──────── Text block ────────

Diarium Latinitatis

Task: find out computationally which words in a Latin text are rare or strange.

Phases

  1. prepare a wordlist (all words in the text)
  2. use an existing lemmatizing service to process the wordlist
  3. compare list of lemmatized words with the primary wordlist
  4. check the strange words in other (nonclassical) dictionaries

Tools

Preprocess by excluding frequent words; there are some lists. Claude Pavur's is here (18653 wordforms). James H. Dee's database is here. Anne Mahoney's 200 essential Latin words are here (currently). A list of words where -que ending is not a conjunction is here (among other useful things).

Lemmatizing services: Archimedes (XML-RPC), LemLat, PrePro2010 (XML-API). All results require postprocessing, cleaning etc.

Compare list2 (lemmatized words) with list1 (primary wordlist): comm

Bash script wrapper

Our bash script which serves as a wrapper and pre-processor for Archimedes Project XML-RPC call looks like this:

#!/bin/bash
# Jovanovic, 2011-10, lematiziranje rijeci
# usage: ./comm-lemm.sh antconc-result-filename
# requires: vlist.sed, latstop.txt, rpc3.py, 11lemclean.sed, 11lemclean2.sed
# step 0: clean up an AntConc wordlist
# step 1: remove the frequent Latin words. Ensure the unix format, remove whitespaces.

──────── Recorded data ────────

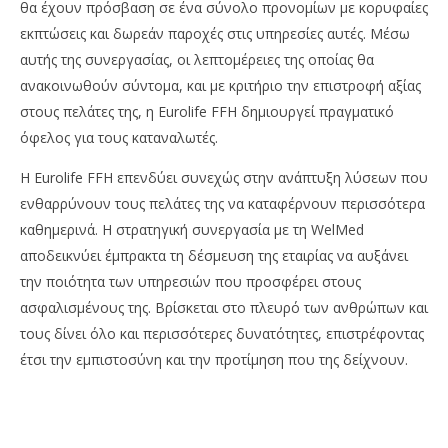
θα έχουν πρόσβαση σε ένα σύνολο προνομίων με κορυφαίες
εκπτώσεις και δωρεάν παροχές στις υπηρεσίες αυτές. Μέσω
αυτής της συνεργασίας, οι λεπτομέρειες της οποίας θα
ανακοινωθούν σύντομα, και με κριτήριο την επιστροφή αξίας
στους πελάτες της, η Eurolife FFH δημιουργεί πραγματικό
όφελος για τους καταναλωτές.
Η Eurolife FFH επενδύει συνεχώς στην ανάπτυξη λύσεων που
ενθαρρύνουν τους πελάτες της να καταφέρνουν περισσότερα
καθημερινά. Η στρατηγική συνεργασία με τη WelMed
αποδεικνύει έμπρακτα τη δέσμευση της εταιρίας να αυξάνει
την ποιότητα των υπηρεσιών που προσφέρει στους
ασφαλισμένους της. Βρίσκεται στο πλευρό των ανθρώπων και
τους δίνει όλο και περισσότερες δυνατότητες, επιστρέφοντας
έτσι την εμπιστοσύνη και την προτίμηση που της δείχνουν.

────────

● **Actions to take**
1. Do these statements agree with the page on finding rare Latin words? Answer yes or no for each, quoting the words of the page that decide it.
(a) LemLat is named as one of the lemmatizing services.
(b) Claude Pavur's list contains 200 wordforms.
(c) The bash script acts as a wrapper for the Archimedes Project XML-RPC call.
2. Write out the part of the page on finding rare Latin words from "Task: find out" up to and including "other useful things).".
3. Extend the page on finding rare Latin words, picking up after its last line.

● **Answers by task**
1.
(a) Yes: "Lemmatizing services: Archimedes (XML-RPC), LemLat, PrePro2010 (XML-API)."
(b) No: "Claude Pavur's is here (18653 wordforms)."
(c) Yes: "Our bash script which serves as a wrapper and pre-processor for Archimedes Project XML-RPC call looks like this"

2.
Task: find out computationally which words in a Latin text are rare or strange.

Phases

  1. prepare a wordlist (all words in the text)
  2. use an existing lemmatizing service to process the wordlist
  3. compare list of lemmatized words with the primary wordlist
  4. check the strange words in other (nonclassical) dictionaries

Tools

Preprocess by excluding frequent words; there are some lists. Claude Pavur's is here (18653 wordforms). James H. Dee's database is here. Anne Mahoney's 200 essential Latin words are here (currently). A list of words where -que ending is not a conjunction is here (among other useful things).

3.
tr -d '\011' < "$1" | sed -f vlist.sed - | sort - | comm -23 - latstop.txt > c"$1"
# vlist.sed holds cleaning commands
# latstop.txt holds frequent latin words

# let the result of step 1 become a 'file' variable
FILE=c"$1"
# step 2: send rarer words to lemmatizer
# clean up the results
# sort and save the lemmata
python rpc3.py "${FILE}" | sed -f 11lemclean.sed - | sort - | sed -f 11lemclean2.sed - > lem2"${FILE}"
# 11lemclean.sed holds cleaning commands for lemmatizer
# 11lemclean2.sed holds another set of cleaning commands

# keep only the forms which were lemmatized
# then comm, but watch for spaces and tabs!
comm -23 "${FILE}" lem2"${FILE}" > r-"${FILE}"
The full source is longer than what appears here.